Act II opens with a burst of emotion, satire, complaints and frustrations by the patients and staff at Burghölzli....a release from the strictures of their routines and regulations. Furtwängler is enraged that his chief psychiatrist would participate in this anarchy. This is the bi-polar extreme, a manic expression of moon-drawn images and tensions (lunacy) in which Blavinskaya seems very much at home. Jung, the life protagonist, whose physical dynamism matches his intellectual virtuosity, is confronted by the forces of death. And the living stage on which this battle is fought is the clinic, a chaotic personification of the borderlands between reality and fantasy, life and death.

Lady Sybil takes Pilgrim into the clinic garden for a picnic. She recalls her friendship with him, trying to calm him. It is their last time together in Jung's dream. Lady Sybil dies in an avalanche.
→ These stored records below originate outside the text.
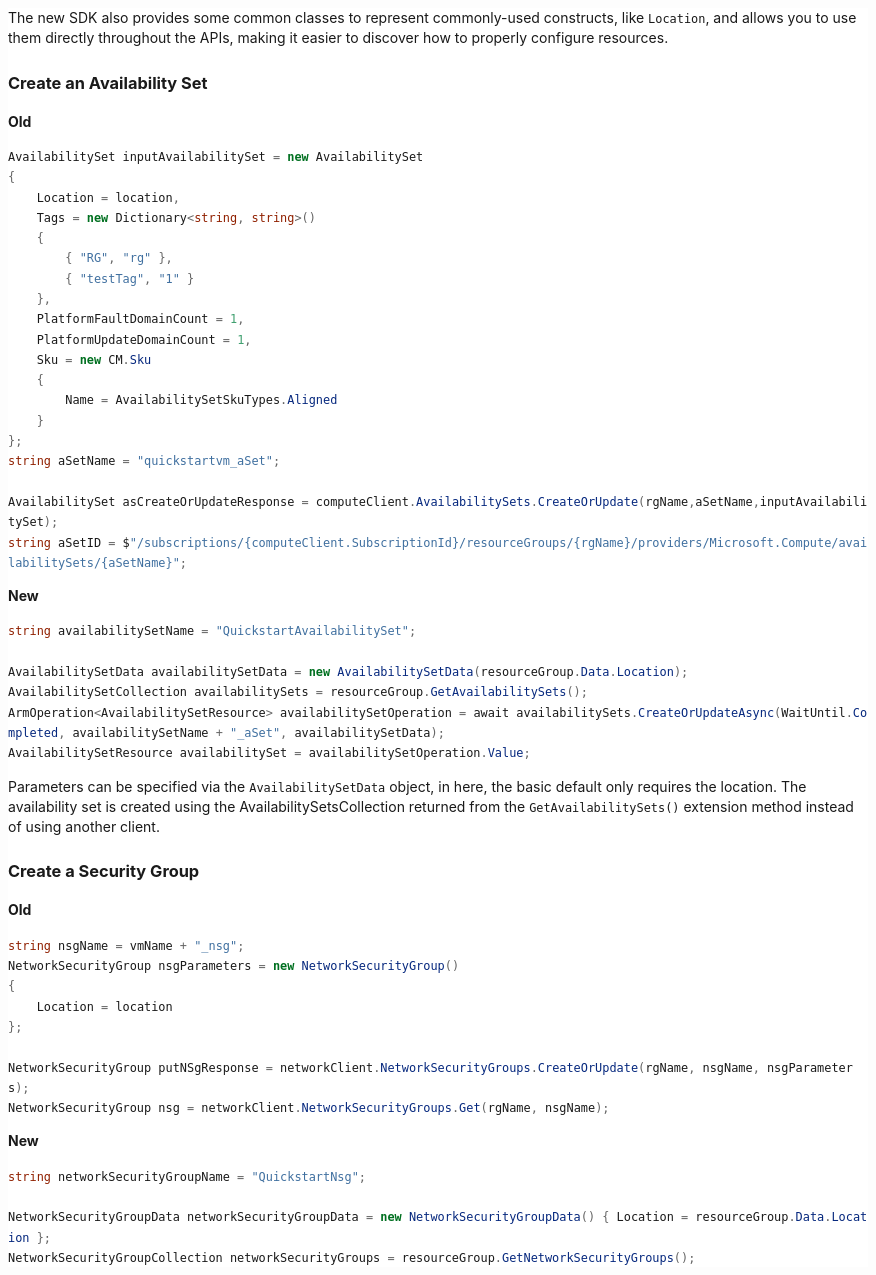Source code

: The new SDK also provides some common classes to represent commonly-used constructs, like `Location`, and allows you to use them directly throughout the APIs, making it easier to discover how to properly configure resources.

### Create an Availability Set

**Old**
```C#
AvailabilitySet inputAvailabilitySet = new AvailabilitySet
{
    Location = location,
    Tags = new Dictionary<string, string>()
    {
        { "RG", "rg" },
        { "testTag", "1" }
    },
    PlatformFaultDomainCount = 1,
    PlatformUpdateDomainCount = 1,
    Sku = new CM.Sku
    {
        Name = AvailabilitySetSkuTypes.Aligned 
    }
};
string aSetName = "quickstartvm_aSet";

AvailabilitySet asCreateOrUpdateResponse = computeClient.AvailabilitySets.CreateOrUpdate(rgName,aSetName,inputAvailabilitySet);
string aSetID = $"/subscriptions/{computeClient.SubscriptionId}/resourceGroups/{rgName}/providers/Microsoft.Compute/availabilitySets/{aSetName}";
```
**New**
```C# Snippet:Create_AvailabilitySet
string availabilitySetName = "QuickstartAvailabilitySet";

AvailabilitySetData availabilitySetData = new AvailabilitySetData(resourceGroup.Data.Location);
AvailabilitySetCollection availabilitySets = resourceGroup.GetAvailabilitySets();
ArmOperation<AvailabilitySetResource> availabilitySetOperation = await availabilitySets.CreateOrUpdateAsync(WaitUntil.Completed, availabilitySetName + "_aSet", availabilitySetData);
AvailabilitySetResource availabilitySet = availabilitySetOperation.Value;
```

Parameters can be specified via the `AvailabilitySetData` object, in here, the basic default only requires the location. The availability set is created using  the AvailabilitySetsCollection returned from the `GetAvailabilitySets()` extension method instead of using another client. 

### Create a Security Group

**Old**
```C#
string nsgName = vmName + "_nsg";
NetworkSecurityGroup nsgParameters = new NetworkSecurityGroup()
{
    Location = location
};

NetworkSecurityGroup putNSgResponse = networkClient.NetworkSecurityGroups.CreateOrUpdate(rgName, nsgName, nsgParameters);
NetworkSecurityGroup nsg = networkClient.NetworkSecurityGroups.Get(rgName, nsgName);
```
**New**
```C# Snippet:Create_NetworkSecurityGroup
string networkSecurityGroupName = "QuickstartNsg";

NetworkSecurityGroupData networkSecurityGroupData = new NetworkSecurityGroupData() { Location = resourceGroup.Data.Location };
NetworkSecurityGroupCollection networkSecurityGroups = resourceGroup.GetNetworkSecurityGroups();
```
Pilgrim becomes increasingly agitated, following Lady Sybil’s death in the mountains. He is destructive to himself and the clinic as he battles to escape life and the dream world of his psychiatrist, Jung. Death begins to surround them all now as Blavinskaya, the loveliest of the patients, jumps to her death thinking she's flying home to the moon. Jung is being drawn into his own dream realm as are his other patients.

Jung and Pilgrim spar for victory, Pilgrim railing against Jung's methods. In the end, Pilgrim makes his escape and dies. Pilgrim, who was born in the unconscious of Jung's mind and on the great scientist's marriage bed, is laid to rest with a great disclaimer by the master dreamer. But Emma is the one who sees the way ahead.

Amidst total disintegration at the clinic, Emma's is the vision that allows Jung to re-enter the real world, free once more to continue listening to the cries of his poor, suffering patients and begin the healing again.